More specifically I can't quite get from a piece of code how a process tree would be like.
For example, at this backbone of code:
pid1=fork();
if (pid1!=0)
{
pid2=fork();
pid3=fork();
}
else
{
pid4=fork();
}
It seems to me that there are 3 processes under the original process (pid1, pid2, pid3) and a child of one of these three (pid4), maybe pid2's.

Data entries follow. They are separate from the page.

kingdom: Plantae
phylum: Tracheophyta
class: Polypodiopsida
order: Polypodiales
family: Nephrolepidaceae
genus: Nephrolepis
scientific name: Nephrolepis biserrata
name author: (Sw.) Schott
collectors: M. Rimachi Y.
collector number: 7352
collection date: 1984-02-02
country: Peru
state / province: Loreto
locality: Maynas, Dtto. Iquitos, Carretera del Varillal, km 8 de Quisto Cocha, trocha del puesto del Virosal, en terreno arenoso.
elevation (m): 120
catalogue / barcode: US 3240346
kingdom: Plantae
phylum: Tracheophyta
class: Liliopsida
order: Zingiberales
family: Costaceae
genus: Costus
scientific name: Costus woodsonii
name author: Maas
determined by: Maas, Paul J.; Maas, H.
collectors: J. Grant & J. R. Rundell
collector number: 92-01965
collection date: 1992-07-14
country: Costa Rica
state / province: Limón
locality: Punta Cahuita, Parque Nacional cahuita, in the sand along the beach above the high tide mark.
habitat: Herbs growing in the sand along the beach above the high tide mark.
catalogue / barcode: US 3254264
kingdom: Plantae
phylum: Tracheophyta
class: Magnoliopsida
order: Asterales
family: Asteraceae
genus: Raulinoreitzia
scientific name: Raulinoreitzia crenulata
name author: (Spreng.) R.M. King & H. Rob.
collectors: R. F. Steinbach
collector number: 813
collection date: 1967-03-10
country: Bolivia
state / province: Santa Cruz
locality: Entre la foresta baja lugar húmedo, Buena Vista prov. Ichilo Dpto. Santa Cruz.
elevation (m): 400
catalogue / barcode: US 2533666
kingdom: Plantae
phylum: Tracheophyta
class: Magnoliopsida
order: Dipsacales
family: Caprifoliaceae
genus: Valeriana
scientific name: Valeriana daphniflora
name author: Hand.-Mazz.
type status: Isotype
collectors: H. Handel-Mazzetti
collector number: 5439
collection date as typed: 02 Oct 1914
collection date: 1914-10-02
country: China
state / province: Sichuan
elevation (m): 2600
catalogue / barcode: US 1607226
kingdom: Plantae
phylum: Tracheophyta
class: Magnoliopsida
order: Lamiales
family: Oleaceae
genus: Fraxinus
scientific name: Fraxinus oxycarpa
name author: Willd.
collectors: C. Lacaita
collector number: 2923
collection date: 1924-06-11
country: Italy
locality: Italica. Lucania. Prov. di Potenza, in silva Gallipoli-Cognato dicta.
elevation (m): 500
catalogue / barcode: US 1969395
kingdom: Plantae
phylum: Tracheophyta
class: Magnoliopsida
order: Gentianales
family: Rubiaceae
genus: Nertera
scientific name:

I tried to run it with some more awfully written code:
int pid1, pid2, pid4, pid4;
printf("I'm the original Process %d with parent %d \n", getpid(), getppid());
pid1=fork();
if(pid1!=0)
{
pid2=fork();
printf("I'm P2 %d with parent %d \n", getpid(), getppid());
sleep(1);
pid3=fork();
printf("I'm P3 %d with parent %d \n", getpid(), getppid());
sleep(1);
}
else
{
pid4=fork();
printf("I'm P4 %d with parent %d \n", getpid(), getppid());
sleep(1);
}
Edit: I put some sleep(1) at the code above, thanks to dbush, so I can see the ppid's
So, how is the tree forming with these types of code?
Upvotes: 1
Views: 665
Reputation: 223872
You'll get a total of 5 children:
c2--------------
|
|
c1---------------------------
| p4
|
|
|
| c5--------
| |
| |
| c3-----------------
| | p3
| |
| | c4--------
| | |
| | |
p---------------------------------
p1 p2 p3
The first fork happens at point p1
, which create child c1
. This child goes into the else
part of the code and runs the fork at point p4
, creating child c2
.
Back in the parent, it forks at point p2
creating child c3
. Both of these processes then fork at point p3
, creating children c4
and c5
.
The reason you're seeing some processes report their parent as 1 is because the parent is finishing before the child. Try putting sleep(1)
at the bottom of this block to give the parent processes time to stay around so the children can see them.